The truth is in the details. Richard Linklater’s Everybody Wants Some!! depicts the social lives of a college baseball team in 1980, but what separates it from every other movie of its kind is the filmmaker’s attention to gesture and personal style, his habit of letting his actors discover their characters’ bodies on screen, in the moment. This film turns bromance into a physical vocabulary. (It’s also just a great baseball movie.) Whit Stillman’s Austen adaptation, Love and Friendship, exposes, through a woman’s conniving social negotiations, the extent to which language is power — as does the colorful, richly feminist ’70s pastiche The Love Witch, about a sexy modern enchantress who kills men by making them fall too head over heels (picture men post-coitus, crying themselves to death). The Love Witch was written, produced, designed, and directed by Anna Biller, whose signature talent is enriching her color-saturated retro style with the fierce intelligence of a feminist academic. Sully, directed by Clint Eastwood, is an old-school clapback disguised (compellingly, beautifully) as an existential crisis. Its style is classic Eastwood: meticulous and precise, edited with the rhetorical force of a well-structured argument. He’s 86 and at the height of his powers. So, at 74, is Martin Scorsese, whose formidable passion project Silence, about the spiritual and political trials of 17th-century Jesuits in Japan, is the director’s most "your mileage may vary" release since his last religious film, Kundun. It’s as if he set out to rebuke everyone who posted a Wolf of Wall Street party .gif in earnest.
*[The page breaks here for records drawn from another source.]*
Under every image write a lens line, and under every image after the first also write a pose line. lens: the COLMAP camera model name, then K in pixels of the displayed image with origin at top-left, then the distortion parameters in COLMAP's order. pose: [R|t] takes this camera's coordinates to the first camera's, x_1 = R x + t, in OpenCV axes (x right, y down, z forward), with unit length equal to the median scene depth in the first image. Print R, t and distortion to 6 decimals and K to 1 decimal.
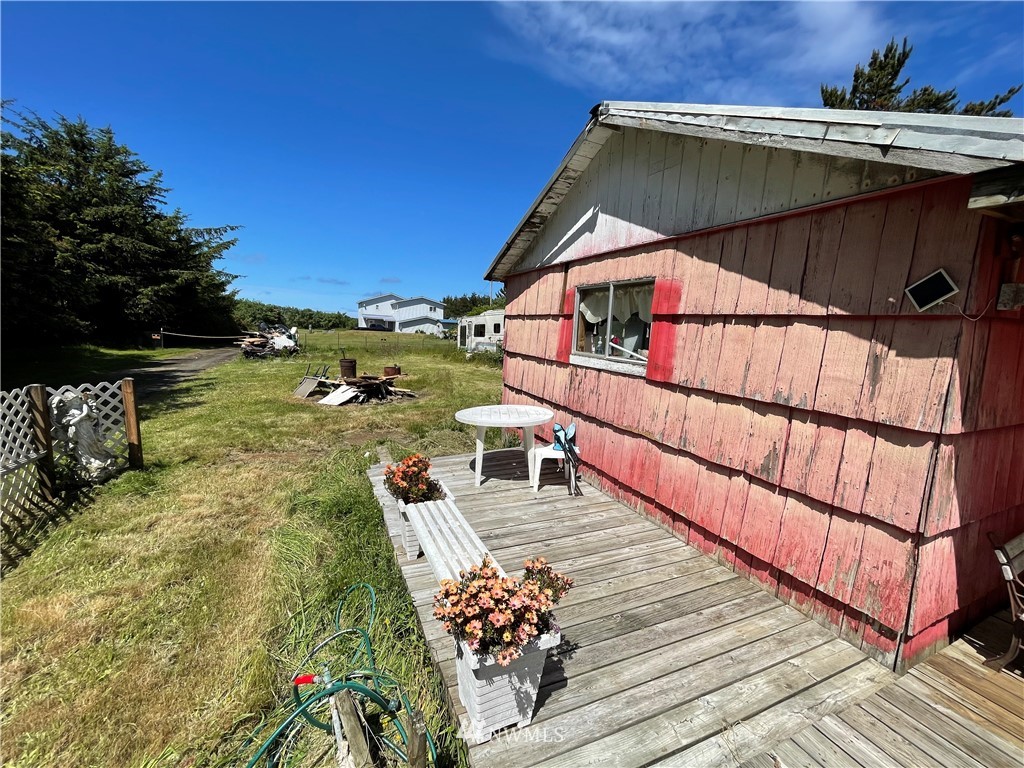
lens RADIAL K [[412.8, 0, 512.1], [0, 412.8, 387.1], [0, 0, 1]] dist [-0.001269, 0.000311]
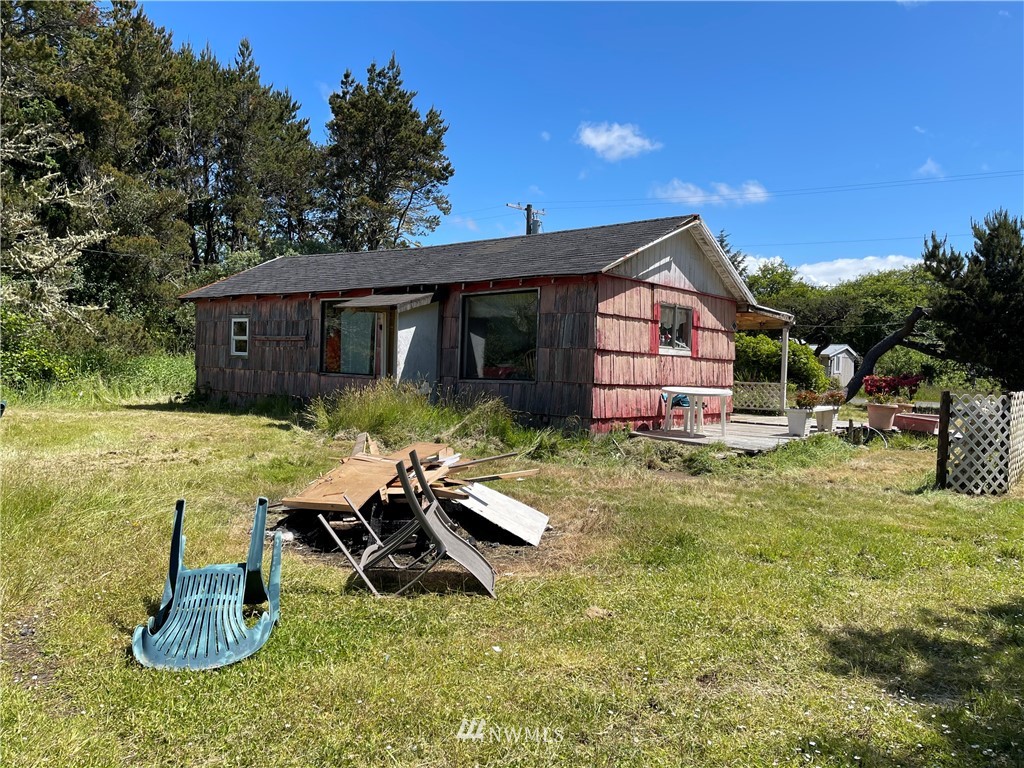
lens RADIAL K [[764.5, 0, 512.0], [0, 764.5, 384.0], [0, 0, 1]] dist [0.076228, -0.088652]
pose [[-0.434748, -0.076233, 0.897320, -2.382455], [0.084022, 0.988631, 0.124699, -0.383911], [-0.896624, 0.129607, -0.423400, 3.018697]]
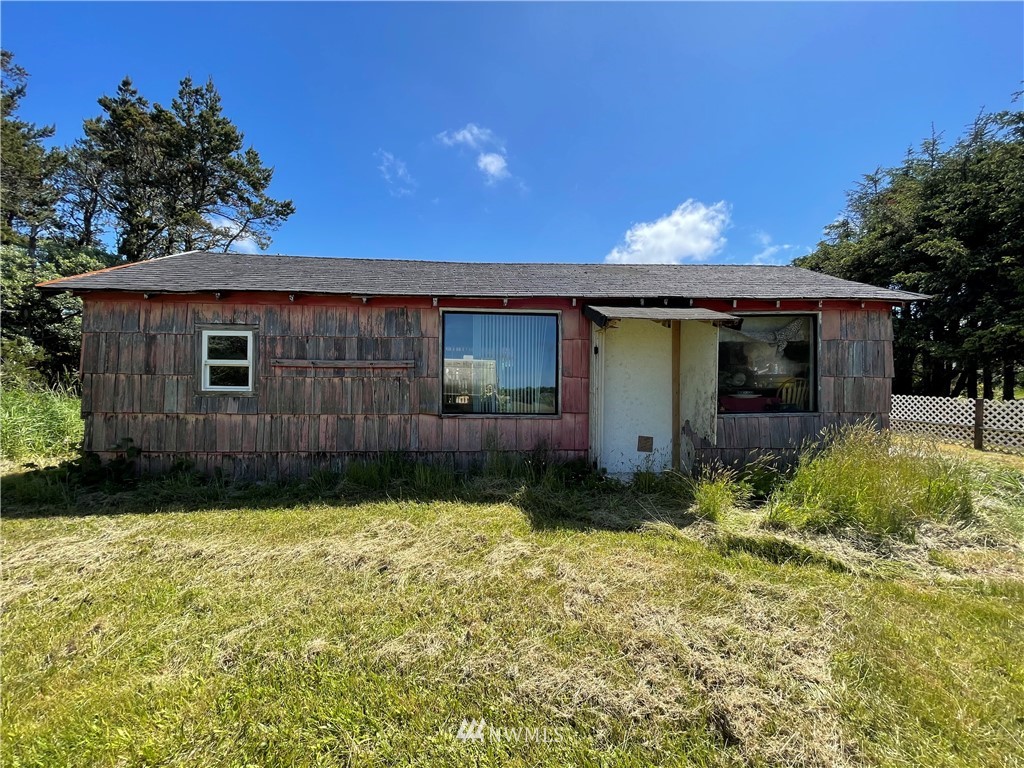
lens RADIAL K [[412.8, 0, 512.1], [0, 412.8, 387.1], [0, 0, 1]] dist [-0.001269, 0.000311]
pose [[-0.926533, -0.047418, 0.373214, 0.678692], [0.013229, 0.987305, 0.158283, -0.357599], [-0.375982, 0.151591, -0.914143, 3.440953]]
Each of these films tells a story — even better, each has rich ideas, and those ideas get expressed in ways that still feel unique to filmmaking. Maybe as a result of this, none of them seem too anxious over the state of movies. Ezra Edelman’s O.J.: Made in America does not care whether you consider it film or TV. The Witness, James Solomon’s documentary about Bill Genovese’s exploration of the infamous murder of his sister Kitty, tracks its subject with such a loose intimacy that it feels more like a diary than documentary. Movies like these were the reason I didn’t engage with each new breathless claim of the death of film. (Who killed movies? It was Lemonade, shooting from the grassy knoll! It was The Night Of / in the living room / with the razor-sharp prestige!) Movies aren’t dead — but my interest in that debate certainly is. And while Vulture columnist Mark Harris has rightly warned us against conflating the quality of movies with concerns about the health of the industry, I can’t help but want to remind people about Blake Lively’s sun-tinged Instagram feed in The Shallows, or about when Batman v. Superman: Dawn of Justice briefly morphs into a sexy CrossFit spot for Ben Affleck — the most brazen moment in a superhero movie this year. Movies are bad? Peep Paterson costar Nellie the dog’s mailbox gag and get back to me. Like, have you even seen Sully?
I had a good time in 2016. The pressures on the industry still exist. There are still too many superheroes, and Tom Cruise should still not remake The Mummy. But I am not anxious. Not about movies’ place, nor about their importance. Out of view of the zeitgeist, made culturally subsidiary to "San Junipero" and whatever the YouTube tweens are doing, Hollywood movies might learn how to become relevant again and start conversations, the way the 12 movies listed here did. This year’s best movies say: The pressure’s off. And they act accordingly.